Sunday, September 6, 2015

The Subject Was How Much Better My Family Is Than Yours

by Frankish Hairy Bruin

The Subject Was How Much Better My Family Is Than Yours

Well, here we are again, America. Evidently David Brooks is nearly dying of something so they editorial board felt forced to appoint another useless vapor cloud. In this case, me, Frankish Hairy Bruin, one who seems to have been feeding from a silver-lined trough for so long that I can't accept that my one real qualification for this job is being shot out of my mother's baby cannon with a "trust fund baby" tattoo.

But if biology is destiny, then surely I deserve to be here.

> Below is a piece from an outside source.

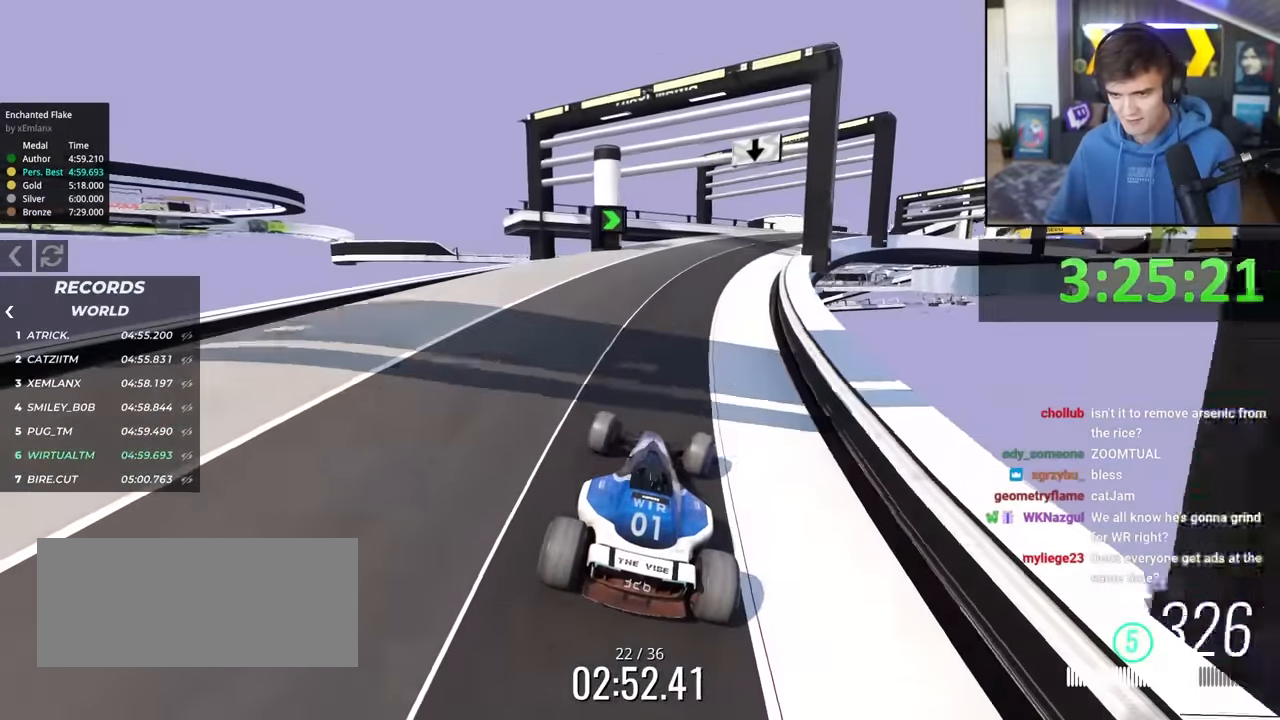
{"keys": ["right", "up"], "events": [[250, "right", "up"], [300, "right", "down"]]}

Or maybe I just sucked the right sausage at the right time, who knows? It's clearly not because I am wise,
 or clever, or have anything worthwhile or interesting to say. Let's face it: A braying mule could probably get a job at the Times these days, as long as it would say hate unions, the minimum wage, and Hillary while shoving caviar into his fat gob in a restaurant staffed by underpaid migrant labor.  

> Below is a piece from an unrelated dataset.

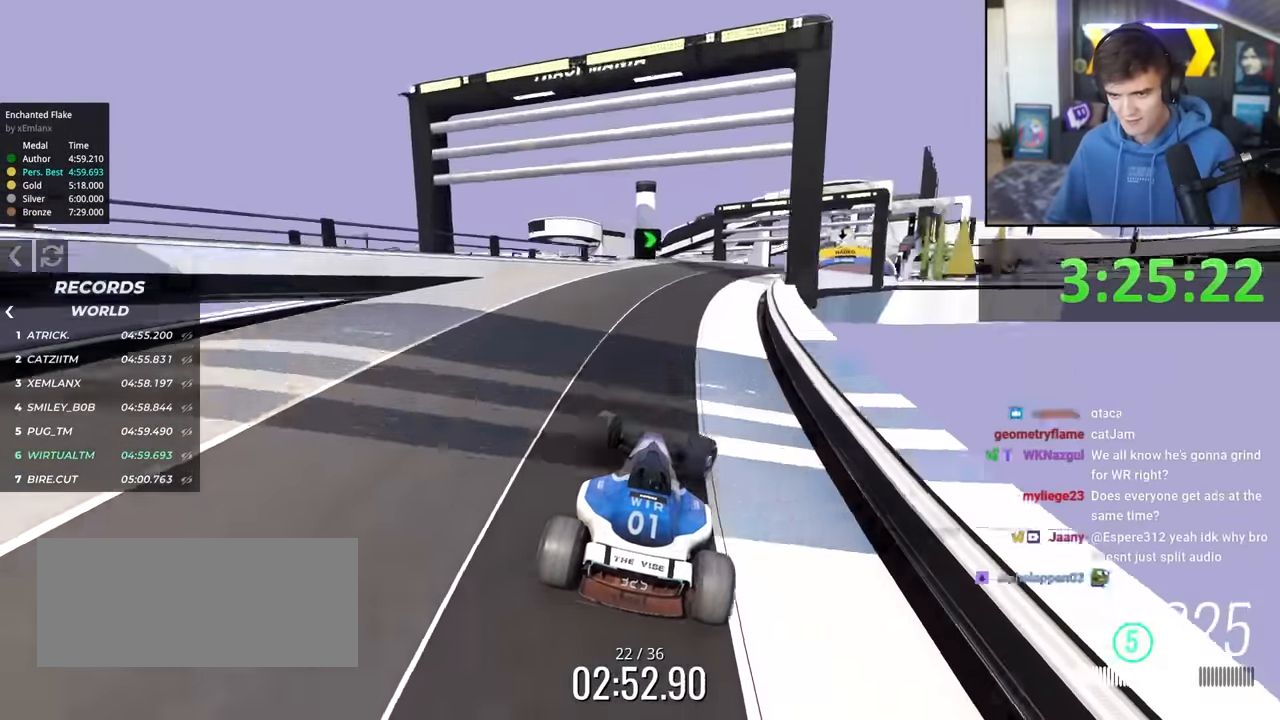
{"keys": ["up"], "events": [[33, "right", "up"], [83, "right", "down"], [183, "right", "up"], [266, "right", "down"], [466, "right", "up"]]}
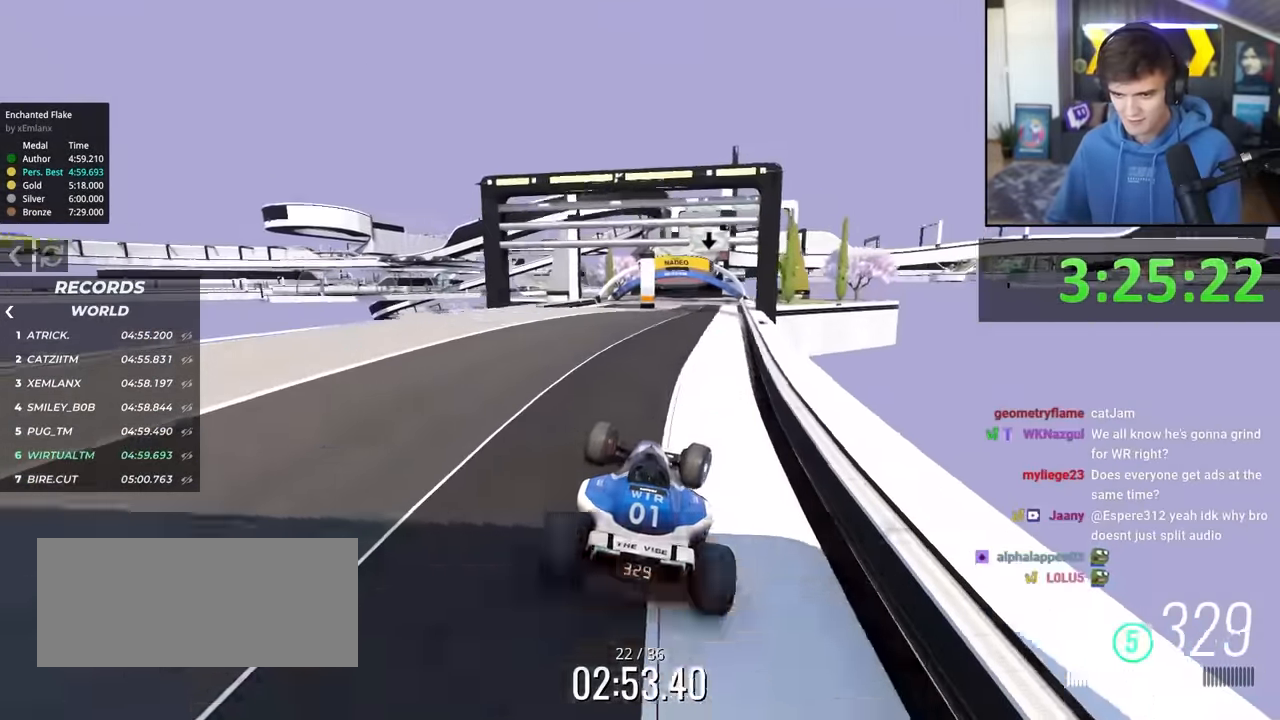
{"keys": ["up"], "events": [[50, "left", "down"], [150, "left", "up"], [333, "right", "down"], [383, "right", "up"]]}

I mean, can you believe my fucking egocentricity? I actually live in a mental world where I believe that most people can 'connect' with their families in a summer beach house? Am I actually completely fucking blind? Can I not see the misery and suffering of the homeless, the poverty, the desperation? Or am I just a sociopath who just plain doesn't give a shit about anything except what I'm going through. Expect on memoir in the near future about me dealing with the death of one or both of my parents--hey, it might even make the New York Times best-seller list.